Awakened 5-year-old neighbor alerted parents to flames through the trees

UPDATED: Fire Marshal says chair too close to wood stove caused house fire in Rockport

Mon, 01/09/2017 - 1:15pm

    ROCKPORT (Jan. 10, 1:27 p.m.) — The State Fire Marshal has determined that the cause of a Jan. 3 house fire in Rockport, which destroyed a mobile home on Vinal Street and caused injuries to the homeowner, was due to a chair placed too close to a wood stove.

    Bruce Fales, 64, is still recovering from burns and smoke inhalation he suffered when he awoke to the fire and escaped out a bedroom window. He was interviewed by investigators over the weekend of Jan. 7-8, from his hospital room at Maine Medical Center in Portland.

    According to a Fire Marshal’s Office, Fales told investigators he was asleep at the time of the fire, and after escaping out the window, crawled down his icy driveway to the road. He was found there, in the ditch, by a neighbor whose young son woke up and saw the flames through the woods and woke up his parents.

    The mobile home was destroyed in the fire.

**ENTRIES PROVIDED**
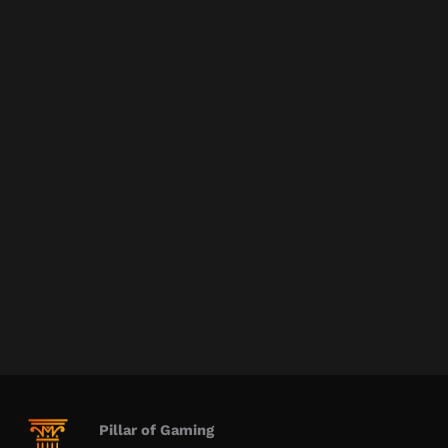
Pillar of Gaming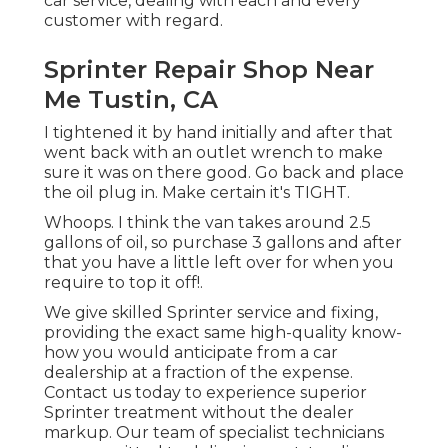
car service, dealing with each and every
customer with regard.
Sprinter Repair Shop Near
Me Tustin, CA
I tightened it by hand initially and after that
went back with an outlet wrench to make
sure it was on there good. Go back and place
the oil plug in. Make certain it's TIGHT.
Whoops. I think the van takes around 2.5
gallons of oil, so purchase 3 gallons and after
that you have a little left over for when you
require to top it off!.
We give skilled Sprinter service and fixing,
providing the exact same high-quality know-
how you would anticipate from a car
dealership at a fraction of the expense.
Contact us today to experience superior
Sprinter treatment without the dealer
markup. Our team of specialist technicians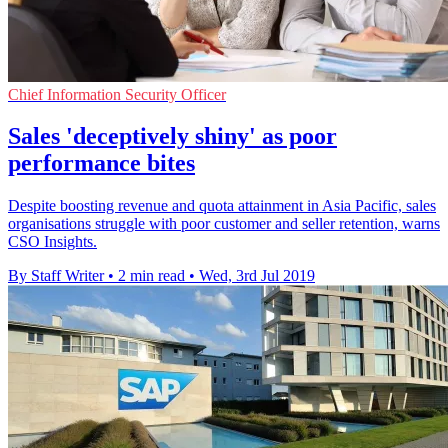
Chief Information Security Officer
Sales 'deceptively shiny' as poor
performance bites
Despite boosting revenue and quota attainment in Asia Pacific, sales
organisations struggle with poor customer and seller retention, warns
CSO Insights.
By Staff Writer
•
2 min read
•
Wed, 3rd Jul 2019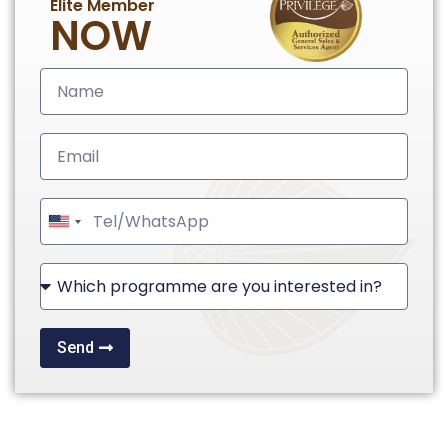
Elite Member
NOW
United
States
+1
Send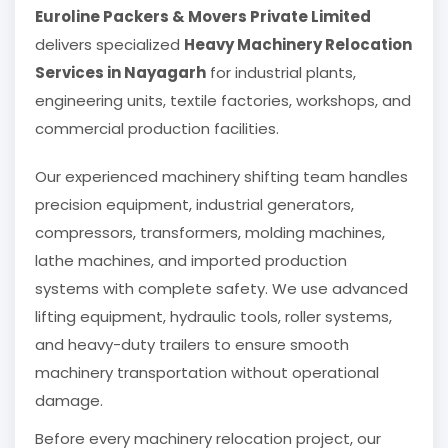
Euroline Packers & Movers Private Limited
delivers specialized
Heavy Machinery Relocation
Services in Nayagarh
for industrial plants,
engineering units, textile factories, workshops, and
commercial production facilities.
Our experienced machinery shifting team handles
precision equipment, industrial generators,
compressors, transformers, molding machines,
lathe machines, and imported production
systems with complete safety. We use advanced
lifting equipment, hydraulic tools, roller systems,
and heavy-duty trailers to ensure smooth
machinery transportation without operational
damage.
Before every machinery relocation project, our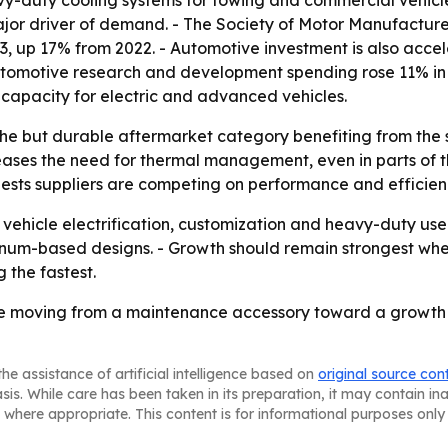
vy-duty cooling systems for towing and commercial vehicl
a major driver of demand. - The Society of Motor Manufactu
3, up 17% from 2022. - Automotive investment is also acc
omotive research and development spending rose 11% in 2023
 capacity for electric and advanced vehicles.
iche but durable aftermarket category benefiting from th
creases the need for thermal management, even in parts of th
ests suppliers are competing on performance and efficiency
as vehicle electrification, customization and heavy-duty u
inum-based designs. - Growth should remain strongest whe
the fastest.
re moving from a maintenance accessory toward a growth m
he assistance of artificial intelligence based on
original source con
asis. While care has been taken in its preparation, it may contain i
 where appropriate. This content is for informational purposes only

**WHAT YOU WILL DO**
a - Answer these questions using the news story about the Rockport house fire:
(i) What did the State Fire Marshal find caused the fire?
(ii) From where did Bruce Fales talk with investigators?
(iii) How old was the neighbor's child who saw the flames?
b - Write the next part of the news story about the Rockport house fire, starting after its last sentence.
You won't need the rows to do this work.

**OUTPUTS IN ORDER**
a -
(i) A chair placed too close to a wood stove.
(ii) From his hospital room at Maine Medical Center in Portland.
(iii) Five years old.

b -
    ROCKPORT (Jan. 3, 8:06 a.m.) — A 5-year-old boy is being credited for waking up just before 3:30 a.m. Tuesday, Jan. 3, and alerting his father to what turned out to be a fire that flattened a mobile home on Vinal Street in Rockport.

    Rockport Fire Chief Jason Peasley said that it was his understanding that the boy first woke up his father and told him he "saw something weird in the woods." The boy's mother was awake then too, and while she called 911 and reported seeing flames behind the Green Thumb Nursery, the father got in his vehicle to drive down Vinal Street and investigate.

    "He drove down the road and found a male lying in the ditch back at the main road, near the end of the driveway," said Peasley. "My understanding is there were no visible burns to his body, and that he apparently suffered all smoke inhalation."

    According to the State Fire Marshal’s Office, 64-year-old Bruce Fales was critically injured in the blaze. He was initially taken by North East Mobile Health Service ambulance to Pen Bay Medical Center, and then transferred to Maine Medical in Portland.

    When the first firefighter, Phil Brown, arrived on scene, he reported that the trailer was fully involved, and that it was three-quarters destroyed.

    Mutual aid from Rockland, Hope, Camden and Lincolnville was initially requested, but Peasley said that because the residence was 80 percent gone early on, he canceled that request just as the other towns got rolling to the scene.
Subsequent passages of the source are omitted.